Dynamic memory allocation¶

Dynamic data structures are such structures, for which memory is allocated (and deallocated) dynamically, based on the commands written by the programmer. In C++, these commands are new and delete, and they will be introduced more precisely below. These commands are executed at run time during program execution, and thus, also memory is allocated (and deallocated) at run time.

Dynamic data structures usually consist of several elements of the same type. Such an element can be defined as a C++ struct with several fields. The elements are linked together such that each element has a link field (pointer) to another element(s) of the same structure.

Examples of dynamic data structures are linked lists, stacks, queues, trees, networks etc. These structures are typically defined as classes, and they can be operated by the member functions specific for the structure in question. As with any class, the programmer is responsible for implementing the member functions.

From these structures, we will introduce a linked list more precisely later on this round.

Commands for memory allocation and deallocation¶

Until now, we have only used automatic variables, which means that allocating (reserving) memory for them and afterwards deallocating (releasing) it was automated:

At variable definition, the compiler has taken care of finding the necessary amount of memory somewhere and allocated it.
When a variable reached the end of its lifetime, [1] the compiler, again, has deallocated the memory that was no longer needed.

However, there are many situations when a programmer has to be able to control the lifetimes of variables (starting from the allocation of memory for a variable and ending with the deallocation of the reserved memory) in order to create dynamic data structures. When the control over the lifetime of a variable is completely the programmer’s responsibility, the variable is called a dynamic variable. The mechanisms and tools used for controlling dynamic variables are called dynamic memory management.

C++ has two basic commands you can use to allocate and deallocate dynamic memory: new and delete.

If there is not enough free memory space when the operation new is executed, an exception occurs and the program execution terminates.

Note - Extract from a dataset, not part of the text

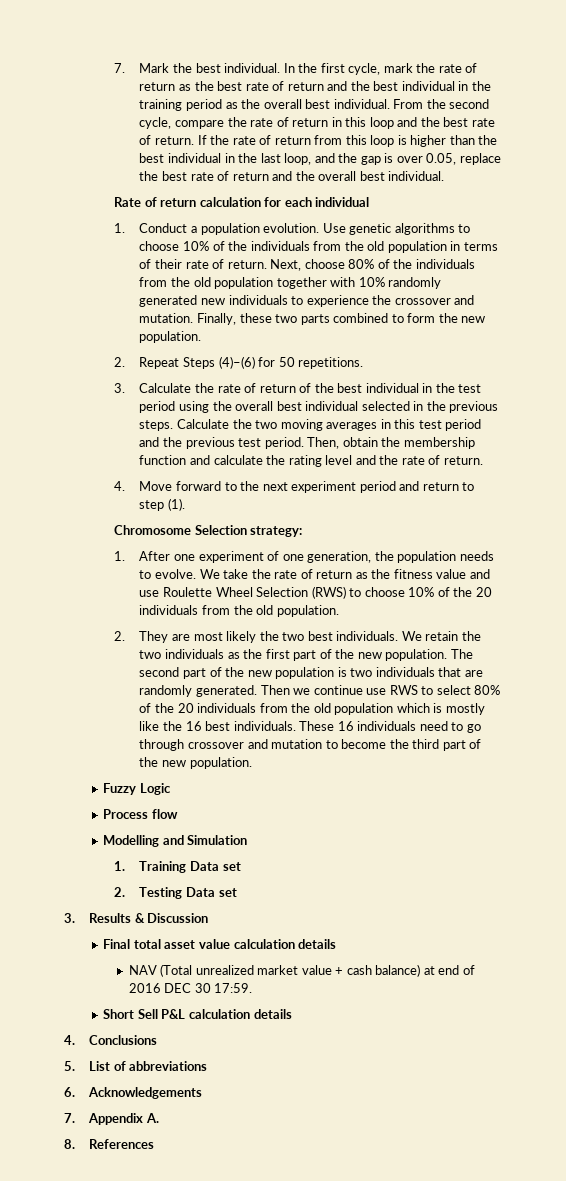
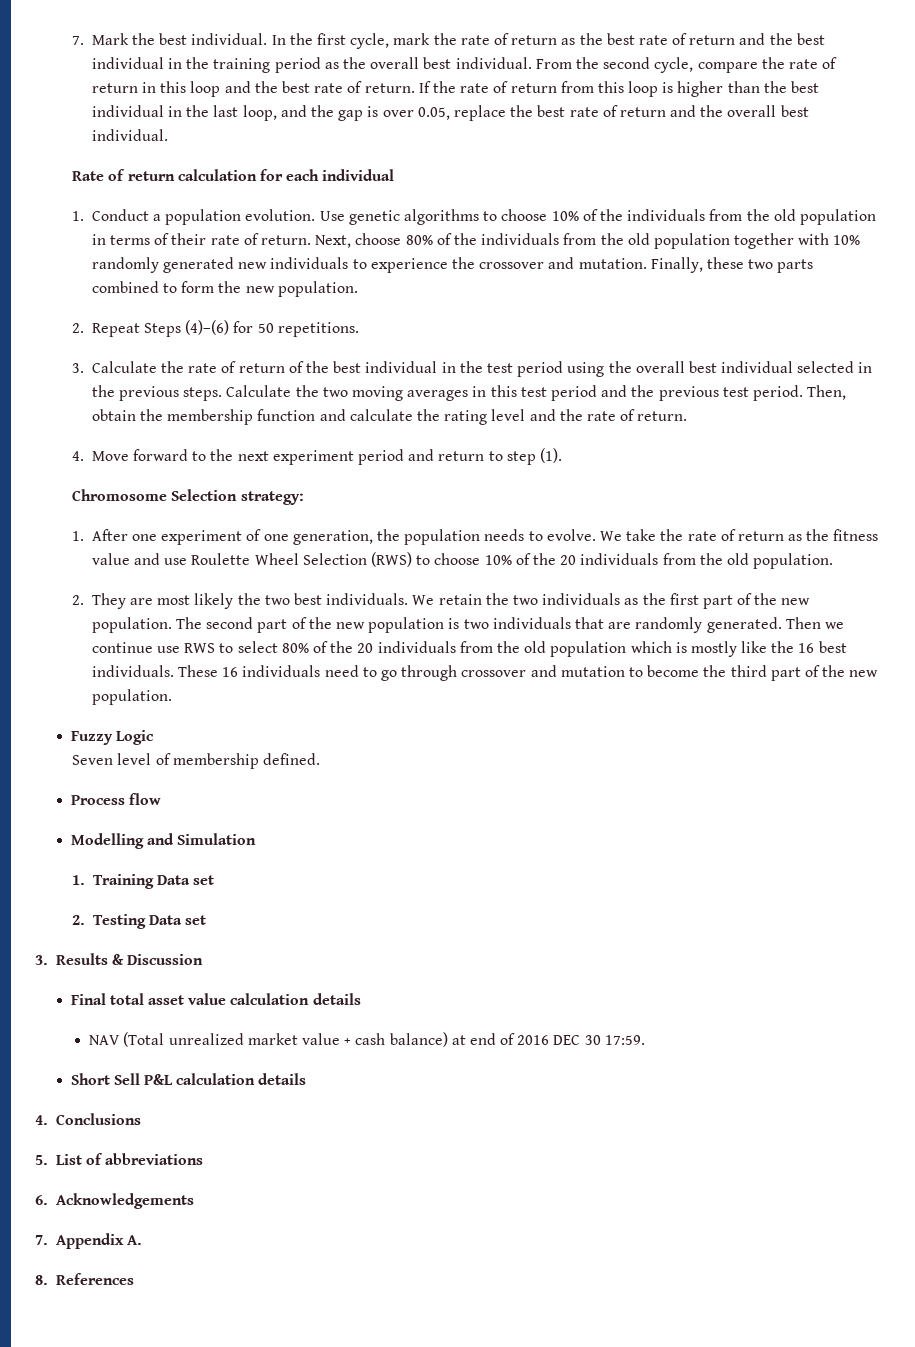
(171, 789) none -> [72,753,320,769] // Seven level of membership defined.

However, handling that exception is, even on a conceptual level, so challenging that, on this course, we will pretend that we never run out of memory.

The programmer can allocate a new dynamic variable with the command new:

The lifetime of a variable begins at the moment when new succeeds to allocate memory for the variable.
A dynamic variable does not have a name, but the operation new returns a pointer, the value of which reveals where the new dynamic variable is located within the main memory.
To make the dynamic variable useful, its address (the return value of new) needs to be stored in a pointer variable.
If the variable is a class-type one, new will take care of calling the constructor.

When you no longer need the dynamic variable, and you want to get rid of it, you deallocate the memory with the command delete:

The variable reaches the end of its lifetime, and the memory that was allocated to it is deallocated for other uses.
If a class-type variable has a destructor defined, delete will call the destructor.

Because the compiler does not automate anything when handling a dynamic variable, it is important for you to remember that each variable allocated with new must also be deallocated with delete when you no longer need it.

If you forget to do this or you mess things up and end up with a situation where [2] not all the memory allocated with new can be deallocated, what you then have is called a memory leak: The program continues to keep memory locations allocated even though it no longer needs them.

A memory leak is a bad thing, especially in programs with long execution times. If you constantly allocate memory but never deallocate some of it, the amount of main memory used by the program increases, and the whole system is burdened.

The first example about dynamic memory management:

int main() {
    int* dyn_variable_address = nullptr;
    dyn_variable_address = new int(7);
    cout << "Address: " << dyn_variable_address << endl;
    cout << "Start:   " << *dyn_variable_address << endl;
    *dyn_variable_address = *dyn_variable_address * 4;
    cout << "End:     " << *dyn_variable_address << endl;
    delete dyn_variable_address;
}

Creating the pointer variable dyn_variable_address, so that we have a storage place for the address of the variable we are going to create on the next line.

Allocating a new dynamic variable, and initializing its value to 7 and store its address for later use.

Using the dynamic variable with its memory address and the * operator.

When you no longer need the dynamic variable, you must deallocate the memory reserved for it with the delete operator.

When you compile and execute the code, you receive the following print:

Address: 0x1476010
Start:   7
End:     28

Here and in the other execution examples that print pointer values to the screen, please remember that the value of the memory address can be different at different executions.

[1]	The local variables reach the end of their lifetime and deallocate the memory when the execution of the program leaves the block where the variable was defined. When the lifetime of an object ends, also the lifetimes of its member variables end, and memory is deallocated.

[2]	You can, for example, accidentally lose the value of the pointer variable that stores the memory address of a dynamically allocated variable.